1. Profile of the Joint Venture:
(1) Company name | Guangzhou Nidec Auto Drive System Co., Ltd. |
(2) Headquarters, development and production base |
Guangzhou, Guangdong Province, China. |
(3) Major directors | Chairman: Huang Xu Sheng (from GAC components) President: Kazuya Hayafune (from Nidec) CFO: Hitoshi Yoshikawa (from Nidec) |
(4) Establishment | October 30, 2019 |
(5) Main business | Development, production, sales, and after-sales service of automotive traction motor system and components. |
(6) Number of employees | 17 (planned for the end of 2019) The joint venture plans to hire over 70 people by the end of 2020, and more in line with business expansion. |
(7) Registered capital | CNY 600 million (approx. 9.3 billion yen*) |
(8) Ownership | Nidec Corporation 51% GAC Components Co., Ltd. 49% |
2. Effect on Financial Performance for the Current Fiscal Year
The Transaction is expected to have no significant impact on Nidec’s consolidated financial performance for the fiscal year ending March 31, 2020. Nidec will make additional disclosure on a timely basis in accordance with the rules of the Tokyo Stock Exchange upon determination of further details.

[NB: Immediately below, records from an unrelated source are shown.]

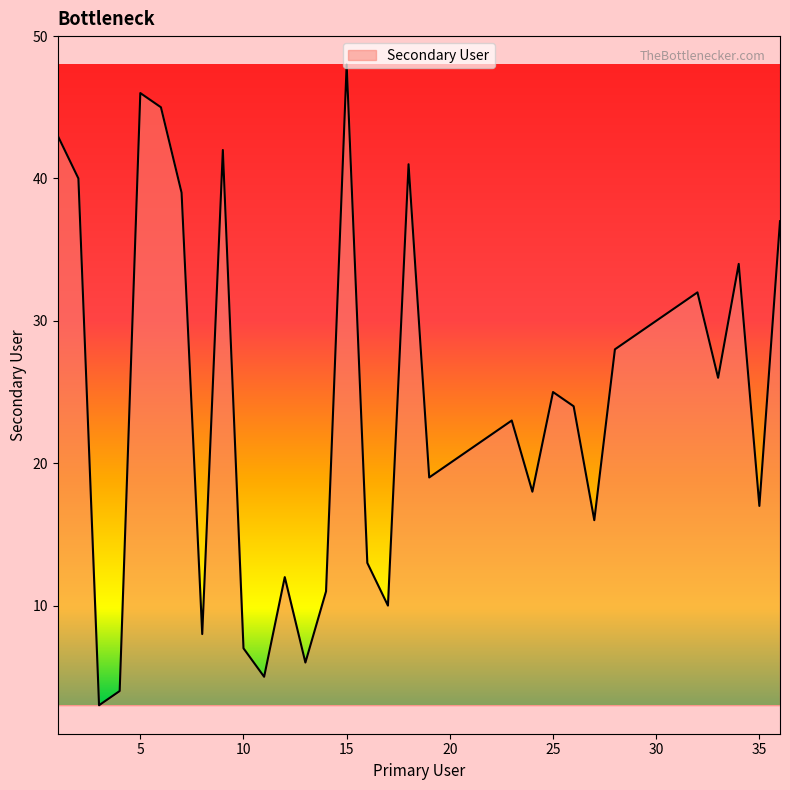

Count the number of data series in this chart.

1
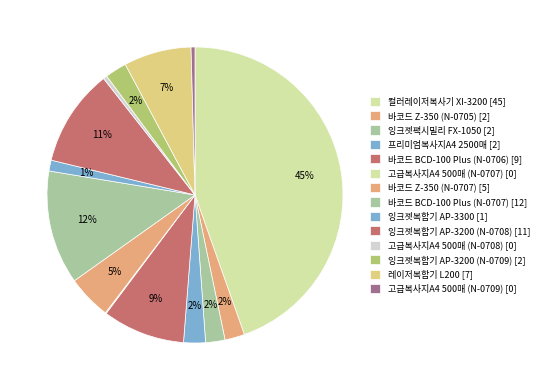

Does 바코드 Z-350 (N-0707) represent more than half of the total?

No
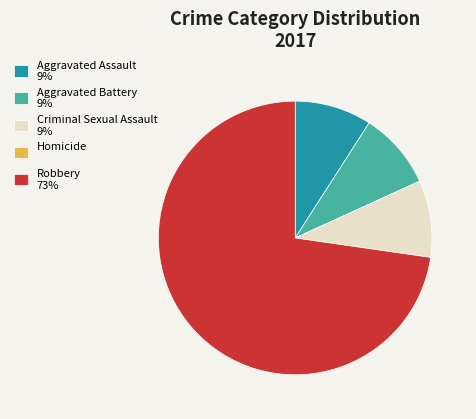

Does Robbery 73% represent more than half of the total?

Yes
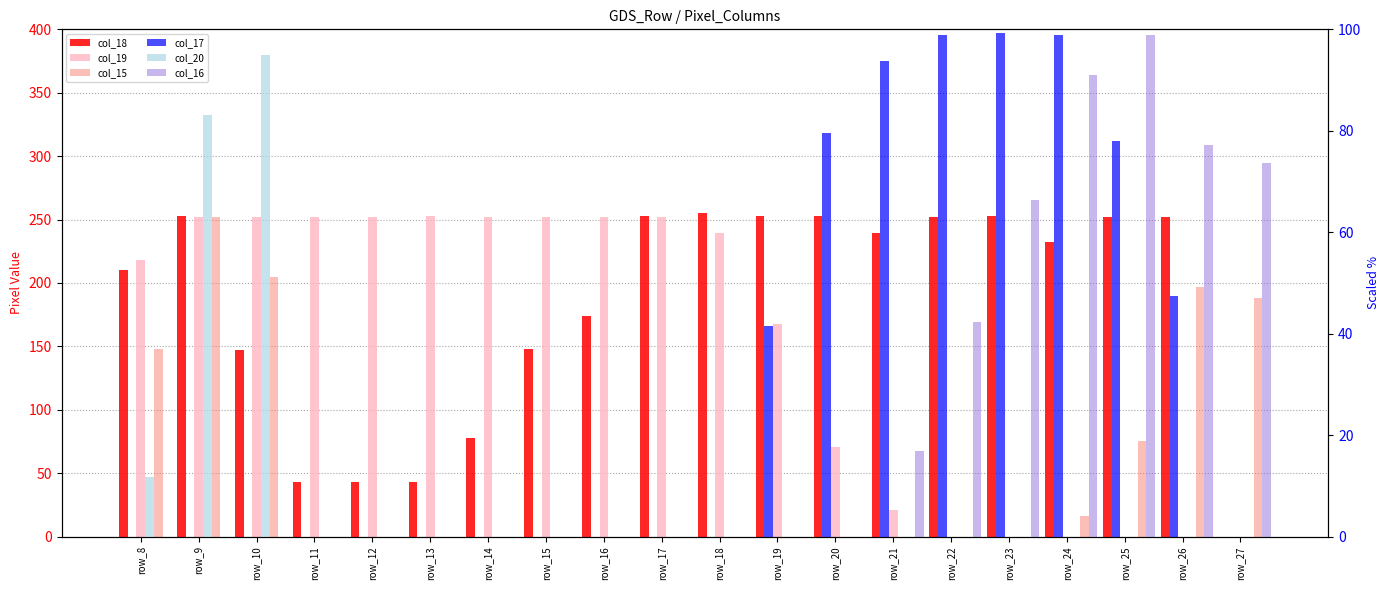

True or false: col_19 has a value of 71.0 at row_20.

True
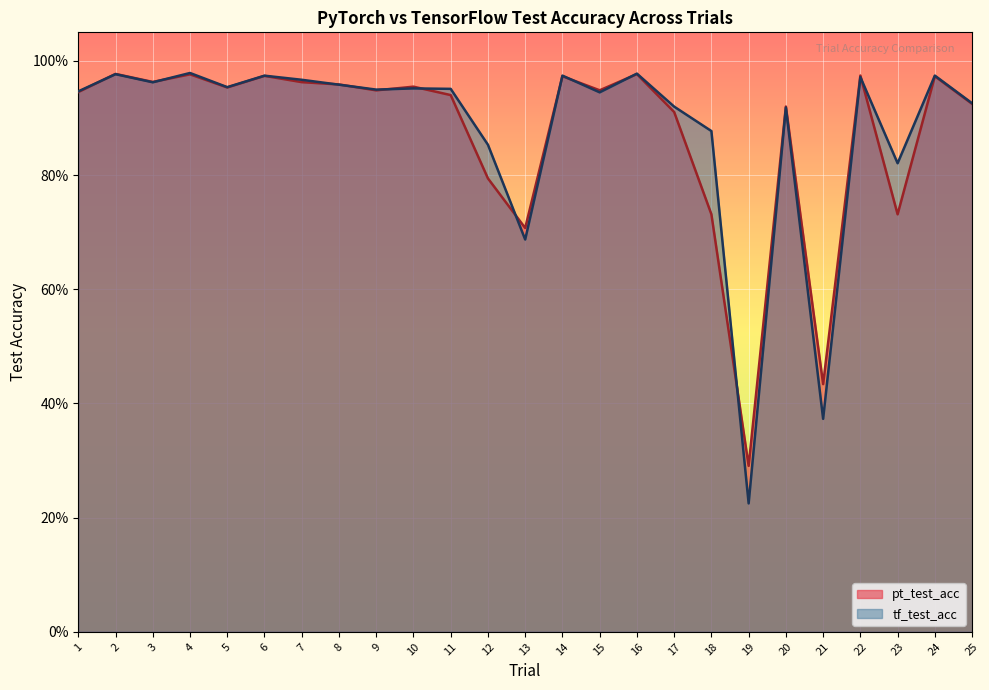

True or false: tf_test_acc has more than 1 points higher than both neighbors.

True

Cautionary Statement Concerning Forward-Looking Information
This press release contains forward-looking statements regarding the intent, belief, strategy, plans or expectations of the Nidec Group or other parties. Such forward-looking statements are not guarantees of future performance or events and involve risks and uncertainties. Actual results may differ materially from those described in such forward-looking statements as a result of various factors, including, but not limited to, the risks to successfully integrating the acquired business with the Nidec Group, the anticipated benefits of the planned transaction not being realized, changes in general economic conditions, shifts in technology or user preferences for particular technologies, other risks relating to the successful consummation of the planned transaction, andchanges in business and regulatory environments. The Nidec Group does not undertake any obligation to update the forward-looking statements contained herein or the reasons why actual results could differ from those projected in the forward-looking statements except as may be required by law.